Rogério da Silva Melo

“Padre Flávio, mais um amigo que a Glória me deu! Conheci-o ainda como seminarista e já se mostrava curioso. Sentava-se conosco no Provincialado para saber questões principalmente de arquivo. Seguiu seu caminho vocacional e nos reencontramos quando ele assumiu, ainda muito novo, o cargo de Pároco na Igreja da Glória. Foram 2 anos de muito trabalho juntos e várias histórias. O que me chamava a atenção nele era a sua simplicidade, o seu zelo pelas coisas de Deus, a sua curiosidade e por nos surpreender positivamente com suas atitudes. Tinha um grande cuidado com a memória da Congregação Redentorista. Cumpriu muito bem o seu papel, com trabalho incansável, silencioso e admirável.
Minha eterna gratidão por ter deixado eu ser além de funcionário, um amigo. Amigo a gente conta nos dedos e você era um amigo de verdade. Descanse em paz. Obrigado por tudo que fez por mim. Um homem de poucas palavras, mas de atitudes e gestos verdadeiros. Lembro-me do que me disse quando foi embora de JF: “não sou muito bom para despedidas”. Agora está difícil despedir de você. Um amigo como você não vai assim, fica guardado para sempre dentro dos nossos corações. Deus te abençoe e te guarde em um lugar muito especial. Você é merecedor. Meu abraço carinhoso à sua família e à Família Redentorista. Estou sentindo muito… “Amigo é coisa pra se guardar, dentro do coração… Qualquer dia amigo a gente vai se encontrar”.

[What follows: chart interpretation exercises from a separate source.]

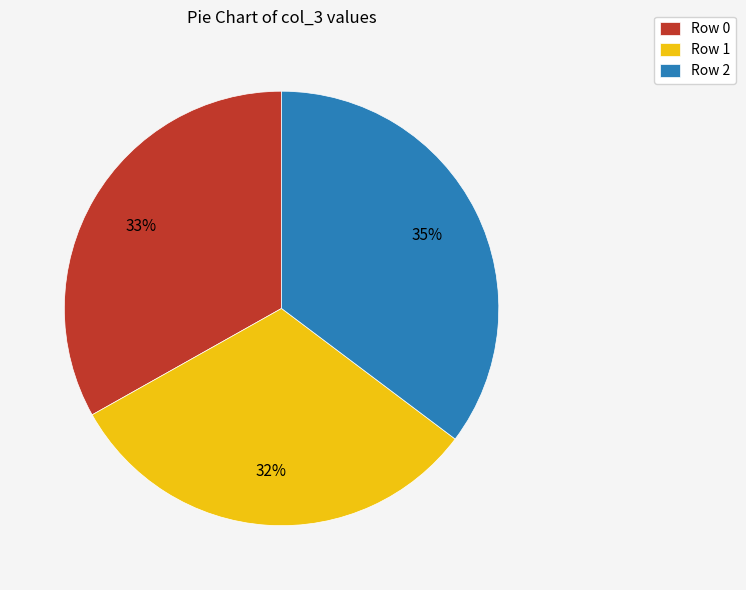

Does any single category account for the majority?

No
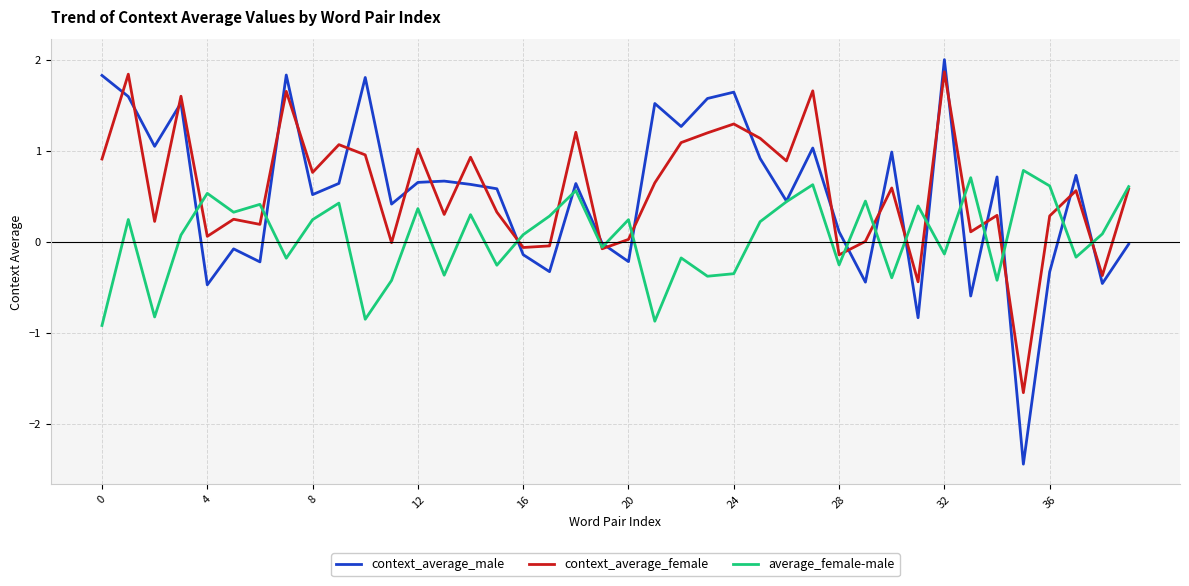

What is the minimum value for average_female-male?

-0.9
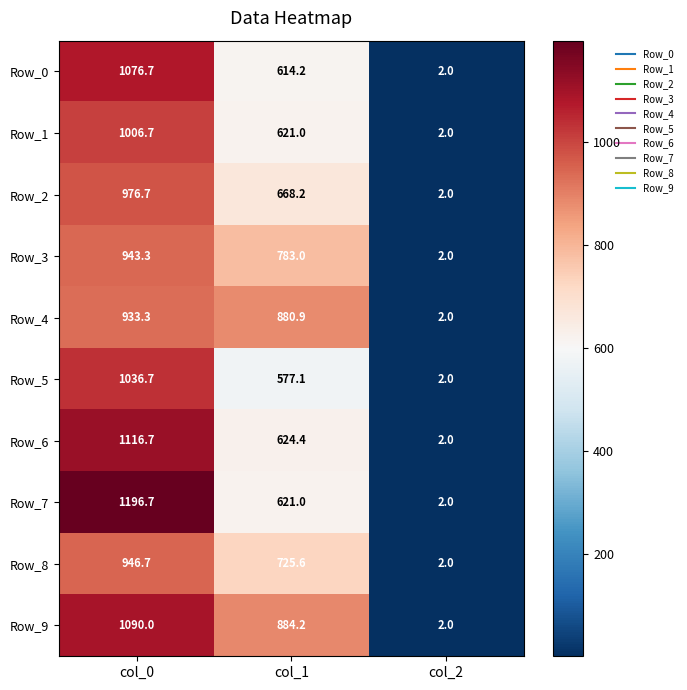

At which label does Row_7 first exceed 621?

col_0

Fernando Toledo Campo Dall’Orto

“Andou por toda parte fazendo o bem”
Assim o Vigário Provincial, Pe. Paulo Sérgio Carrara, C.Ss.R. descreveu Pe. Flávio Leonardo Santos Campos, C.Ss.R, que faleceu em Belo Horizonte (MG), no dia 31 de agosto, aos 44 anos, vítima de infarto.
A Missa de Sétimo Dia de Pe. Flávio foi celebrada no dia 5 de setembro, na Igreja da Glória, presidida pelo Superior dos Missionários Redentoristas de MG-RJ-ES, Pe. Nelson Antônio Linhares, C.Ss.R., e concelebrada pelo Conselho Provincial, comunidades vocacionais Santo Afonso e São Clemente e Pré-Noviciado. Na homilia, Pe. Carrara destacou o carinho que Pe. Flávio tinha por todos. “Com seus talentos, muito especiais, deu o melhor de si para o bem do grupo, sem buscar a si mesmo. Ele era muito discreto, não buscava os holofotes. Fazia muito e aparecia pouco. Trabalhou muito para Província. Cuidava das estruturas, mas também cuidava da gente, dos seus irmãos, com muitos gestos de carinho, de ternura, de atenção.”
Pe. Flávio foi Pároco da Glória entre os anos de 2009 e 2011. Atualmente, morava na Comunidade Redentorista da Igreja São José, em Belo Horizonte (MG), onde era Secretário de Administração da Província Redentorista MG-RJ-ES.